Planets and stations may trade with each other, but the star system as a whole generally needs to be self-sufficient if it’s going to survive. Large freighters loaded with food, medicine or weapons are generally only a hallmark of very young colonies that can’t support themselves yet.
However, there are some goods that are an exception - they have such a high weight-to-value ratio that they’re actually worth hauling to another star system. These are often things that are rare enough in the Firmament that a given star system won’t necessarily have them.
So what is valuable enough to haul across metaspace?
- Rare crystals are often required for the most advanced electronics and optics, and for very powerful lasers. Because they’re rare, they also have decorative value.
- Rare microorganisms, plants or organic compounds found on certain worlds are often very difficult to cultivate elsewhere, while they are abundant on their homeworlds.
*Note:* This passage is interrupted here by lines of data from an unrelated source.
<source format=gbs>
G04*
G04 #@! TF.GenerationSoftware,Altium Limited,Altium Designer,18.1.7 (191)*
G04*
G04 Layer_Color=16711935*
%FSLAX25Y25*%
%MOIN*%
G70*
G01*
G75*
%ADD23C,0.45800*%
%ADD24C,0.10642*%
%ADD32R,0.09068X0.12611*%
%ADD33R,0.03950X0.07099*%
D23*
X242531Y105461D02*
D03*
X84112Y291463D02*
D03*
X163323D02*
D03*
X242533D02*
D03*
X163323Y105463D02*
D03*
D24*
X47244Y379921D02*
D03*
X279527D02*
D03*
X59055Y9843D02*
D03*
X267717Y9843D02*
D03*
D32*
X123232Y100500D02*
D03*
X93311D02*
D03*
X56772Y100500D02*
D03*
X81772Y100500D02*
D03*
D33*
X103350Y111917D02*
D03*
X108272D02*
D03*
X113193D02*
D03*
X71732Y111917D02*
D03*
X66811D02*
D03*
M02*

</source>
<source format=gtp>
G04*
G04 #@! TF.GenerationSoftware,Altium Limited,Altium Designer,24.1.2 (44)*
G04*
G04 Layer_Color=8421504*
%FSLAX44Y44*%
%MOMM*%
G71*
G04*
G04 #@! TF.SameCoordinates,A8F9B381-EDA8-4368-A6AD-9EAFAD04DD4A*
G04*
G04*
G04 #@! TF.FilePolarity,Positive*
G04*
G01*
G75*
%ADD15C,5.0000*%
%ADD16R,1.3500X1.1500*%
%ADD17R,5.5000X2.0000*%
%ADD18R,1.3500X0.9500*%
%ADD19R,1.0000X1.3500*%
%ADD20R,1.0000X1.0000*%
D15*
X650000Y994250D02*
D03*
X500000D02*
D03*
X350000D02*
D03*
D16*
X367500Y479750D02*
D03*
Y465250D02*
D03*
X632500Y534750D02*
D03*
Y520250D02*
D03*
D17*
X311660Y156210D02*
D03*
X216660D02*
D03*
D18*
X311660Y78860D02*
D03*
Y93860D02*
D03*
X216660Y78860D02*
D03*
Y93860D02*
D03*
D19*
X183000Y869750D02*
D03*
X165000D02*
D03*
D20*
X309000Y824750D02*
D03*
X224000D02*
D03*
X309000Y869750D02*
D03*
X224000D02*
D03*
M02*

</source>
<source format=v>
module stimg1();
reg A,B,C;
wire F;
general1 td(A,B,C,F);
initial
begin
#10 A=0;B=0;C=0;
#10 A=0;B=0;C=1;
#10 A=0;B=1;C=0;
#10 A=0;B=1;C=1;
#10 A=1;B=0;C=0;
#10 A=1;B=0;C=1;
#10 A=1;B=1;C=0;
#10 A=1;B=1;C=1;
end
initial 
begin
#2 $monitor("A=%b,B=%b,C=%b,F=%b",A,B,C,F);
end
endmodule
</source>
The microbes required for modern longevity treatments fall into this category.
- Rare gases of various types are a critical component for hypersleep (“suspension gas”), energy-based weapons, and the burgeoning field of force field technology. And also certain medicines.
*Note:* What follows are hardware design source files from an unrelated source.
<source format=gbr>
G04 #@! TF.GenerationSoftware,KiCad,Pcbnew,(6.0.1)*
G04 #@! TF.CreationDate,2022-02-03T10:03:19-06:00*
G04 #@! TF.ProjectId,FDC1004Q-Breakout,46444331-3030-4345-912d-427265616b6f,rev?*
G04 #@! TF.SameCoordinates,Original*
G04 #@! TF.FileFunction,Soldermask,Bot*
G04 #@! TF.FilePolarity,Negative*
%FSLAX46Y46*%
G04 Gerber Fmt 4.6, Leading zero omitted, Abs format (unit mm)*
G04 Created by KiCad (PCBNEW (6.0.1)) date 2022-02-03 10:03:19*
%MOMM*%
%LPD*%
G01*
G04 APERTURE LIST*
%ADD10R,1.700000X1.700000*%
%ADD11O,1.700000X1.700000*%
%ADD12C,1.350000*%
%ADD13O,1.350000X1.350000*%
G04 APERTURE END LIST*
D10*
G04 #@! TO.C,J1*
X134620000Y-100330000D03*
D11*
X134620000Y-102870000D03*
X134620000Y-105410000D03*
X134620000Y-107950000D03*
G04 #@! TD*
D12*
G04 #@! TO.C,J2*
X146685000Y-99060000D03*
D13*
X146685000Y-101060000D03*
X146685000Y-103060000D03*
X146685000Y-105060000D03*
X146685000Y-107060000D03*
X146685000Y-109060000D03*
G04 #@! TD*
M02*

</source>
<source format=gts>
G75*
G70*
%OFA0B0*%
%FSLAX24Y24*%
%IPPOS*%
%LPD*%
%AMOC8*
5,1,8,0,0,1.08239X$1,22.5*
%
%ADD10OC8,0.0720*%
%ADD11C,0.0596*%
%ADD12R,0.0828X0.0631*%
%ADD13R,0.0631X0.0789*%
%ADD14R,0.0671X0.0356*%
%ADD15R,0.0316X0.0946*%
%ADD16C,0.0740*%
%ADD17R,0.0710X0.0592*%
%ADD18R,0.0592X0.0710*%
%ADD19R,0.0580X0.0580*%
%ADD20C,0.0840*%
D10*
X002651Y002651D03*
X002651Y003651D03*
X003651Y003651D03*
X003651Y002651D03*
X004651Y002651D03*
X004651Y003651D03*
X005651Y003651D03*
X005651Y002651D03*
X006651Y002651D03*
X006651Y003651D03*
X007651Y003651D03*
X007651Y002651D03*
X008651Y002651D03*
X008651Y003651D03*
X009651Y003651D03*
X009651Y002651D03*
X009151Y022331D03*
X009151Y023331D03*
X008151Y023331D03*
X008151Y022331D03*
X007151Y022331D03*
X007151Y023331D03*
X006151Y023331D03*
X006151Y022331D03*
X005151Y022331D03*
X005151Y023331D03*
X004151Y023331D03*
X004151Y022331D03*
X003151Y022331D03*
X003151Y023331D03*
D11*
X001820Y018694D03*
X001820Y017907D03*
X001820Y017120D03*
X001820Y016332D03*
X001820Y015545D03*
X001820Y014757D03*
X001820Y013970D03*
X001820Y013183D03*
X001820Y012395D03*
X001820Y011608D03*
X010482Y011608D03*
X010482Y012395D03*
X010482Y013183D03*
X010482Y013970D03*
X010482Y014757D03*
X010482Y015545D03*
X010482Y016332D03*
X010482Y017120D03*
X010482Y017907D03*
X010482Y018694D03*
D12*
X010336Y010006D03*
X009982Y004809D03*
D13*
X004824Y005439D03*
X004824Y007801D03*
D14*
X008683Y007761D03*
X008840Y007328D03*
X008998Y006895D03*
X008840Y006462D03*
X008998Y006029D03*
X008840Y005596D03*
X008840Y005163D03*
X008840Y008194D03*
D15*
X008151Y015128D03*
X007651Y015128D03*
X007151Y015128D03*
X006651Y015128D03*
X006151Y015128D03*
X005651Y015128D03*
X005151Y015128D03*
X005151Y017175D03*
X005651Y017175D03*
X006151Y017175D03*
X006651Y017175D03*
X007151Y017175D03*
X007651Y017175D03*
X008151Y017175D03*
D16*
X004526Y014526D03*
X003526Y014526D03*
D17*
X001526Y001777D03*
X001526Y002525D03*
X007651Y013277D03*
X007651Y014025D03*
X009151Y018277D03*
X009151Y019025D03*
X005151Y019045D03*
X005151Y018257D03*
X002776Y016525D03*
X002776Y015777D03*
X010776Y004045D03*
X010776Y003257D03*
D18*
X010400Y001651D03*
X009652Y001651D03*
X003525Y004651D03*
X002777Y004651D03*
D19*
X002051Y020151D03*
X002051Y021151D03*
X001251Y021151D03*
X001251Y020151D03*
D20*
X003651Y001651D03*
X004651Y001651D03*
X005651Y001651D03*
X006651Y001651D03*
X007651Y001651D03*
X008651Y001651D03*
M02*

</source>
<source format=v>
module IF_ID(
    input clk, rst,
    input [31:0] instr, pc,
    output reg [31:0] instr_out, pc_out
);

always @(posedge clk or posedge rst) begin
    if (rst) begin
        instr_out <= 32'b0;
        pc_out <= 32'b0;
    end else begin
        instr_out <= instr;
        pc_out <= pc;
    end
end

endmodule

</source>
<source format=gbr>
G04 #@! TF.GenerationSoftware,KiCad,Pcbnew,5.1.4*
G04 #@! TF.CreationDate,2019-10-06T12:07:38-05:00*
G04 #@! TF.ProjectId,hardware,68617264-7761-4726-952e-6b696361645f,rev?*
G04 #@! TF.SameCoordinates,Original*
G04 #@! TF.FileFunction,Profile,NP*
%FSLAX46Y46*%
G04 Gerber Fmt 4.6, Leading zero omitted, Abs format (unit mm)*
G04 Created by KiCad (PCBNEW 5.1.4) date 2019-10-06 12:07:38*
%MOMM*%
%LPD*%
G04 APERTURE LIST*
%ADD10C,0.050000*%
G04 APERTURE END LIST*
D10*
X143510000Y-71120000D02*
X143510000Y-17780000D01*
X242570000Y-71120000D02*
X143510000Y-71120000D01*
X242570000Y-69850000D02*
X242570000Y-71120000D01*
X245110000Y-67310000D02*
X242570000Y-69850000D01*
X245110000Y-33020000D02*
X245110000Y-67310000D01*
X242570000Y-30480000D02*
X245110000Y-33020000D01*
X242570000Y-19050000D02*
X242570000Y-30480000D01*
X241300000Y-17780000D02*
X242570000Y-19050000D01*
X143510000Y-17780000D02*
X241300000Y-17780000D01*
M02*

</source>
- Exotic particles such as contained antimatter are an essential component of the spike drive and stealth system. They are also needed for cutting-edge research into metadimensional space, as well as research into black holes and wormholes.
- Dark matter can only be harvested from black holes, with great difficulty and specialised equipment. No one knows what it does, but it’s incredibly rare and valuable for research into the nature of the universe.
- Advanced products. These aren’t just lasers or terraforming engines, but pieces of technology so complex and difficult to make that they must be imported from systems that have the infrastructure and expertise to produce them. Examples include Type-I spike drives, terraforming engines and longevity treatments.
- Data, research and information. Experiments based on local conditions or alien life are valuable on the interstellar stage, and can be stored in a hyper-compact format. This category includes navkeys to star systems outside the Firmament and blueprints or other forms of instruction and education.
- Skills. Trading in blueprints is one thing, but they are often useless without specialists who are capable of understanding and implementing them. Scientists, engineers and other experts in their field are in vital demand throughout the Firmament.
- Commodities are things that are valuable purely because they are rare. Things like gold and diamond don’t really fit into this category any more. Art pieces, relics from Old Earth, and souvenirs from exploratory missions beyond the Firmament definitely do, though.